The Theoretical and Social Meanings of Video Gaming "Addiction"

Thursday, 10 July 2025: 11:15
Location: FSE020 (Faculty of Education Sciences (FSE))
Oral Presentation
Benediktas GELŪNAS, Vytautas Magnus University, Lithuania
The last decade has seen an explosion in scientific and social attention to problematic video gaming, as signified by two new diagnostic formulations in the DSM-5 (2013) and ICD-11 (2019), as well as several thousand papers on the topic. It marks a wider trend in expanding the concept of addiction to encompass culturally encouraged and often expected behaviors, in contrast to the previously pathologized substance use or gambling practices, which carry more stigma and legal considerations.
While there is ample evidence that problematic video gaming does cause significant suffering and that there is a need for a social response to it, the route of pathologization represents a very particular angle of approaching a complex biopsychosocial phenomenon that is unique to the current century and expresses influences of technological, cultural, and economic change. Supporters of this approach understandably argue that it comes from an urgent need to provide help, conduct research, and form policy.

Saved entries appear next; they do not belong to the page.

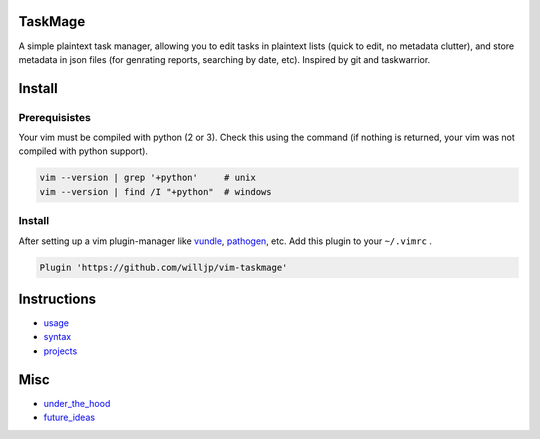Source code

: TaskMage
========

A simple plaintext task manager, allowing you to edit tasks in
plaintext lists (quick to edit, no metadata clutter), and store metadata in 
json files (for genrating reports, searching by date, etc). Inspired by git 
and taskwarrior.


.. image:: ./media/screenshot.png


Install
=======

Prerequisistes
--------------

Your vim must be compiled with python (2 or 3). Check this using the command
(if nothing is returned, your vim was not compiled with python support).

.. code-block:: bash

    vim --version | grep '+python'     # unix
    vim --version | find /I "+python"  # windows


Install
-------

After setting up a vim plugin-manager like vundle_, pathogen_, etc. Add this plugin
to your ``~/.vimrc`` .

.. code-block:: vim

    Plugin 'https://github.com/willjp/vim-taskmage'



.. _vundle: https://github.com/vim-scripts/vundle
.. _pathogen: https://github.com/tpope/vim-pathogen


Instructions
============


* usage_
* syntax_
* projects_

.. _usage: ./doc/readme/usage.rst
.. _syntax: ./doc/readme/syntax.rst
.. _projects: ./doc/readme/projects.rst


Misc
====

* under_the_hood_
* future_ideas_

.. _under_the_hood: ./doc/readme/under_the_hood.rst
.. _future_ideas: ./doc/readme/future_ideas.rst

On the other hand, the approach stretches the very notion of what addiction and mental health is, expanding it into new territories where alternative and broader paradigms seem to be needed for both conceptualization and action but are lacking.
The presentation will 1) overview the last decade of research and debates on problematic gaming, including personal research; 2) highlight the uses and tensions that the pathologization of the new cultural phenomenon represents; and 3) discuss the role of sociology in forming a theoretical and policy approach that could address the tensions.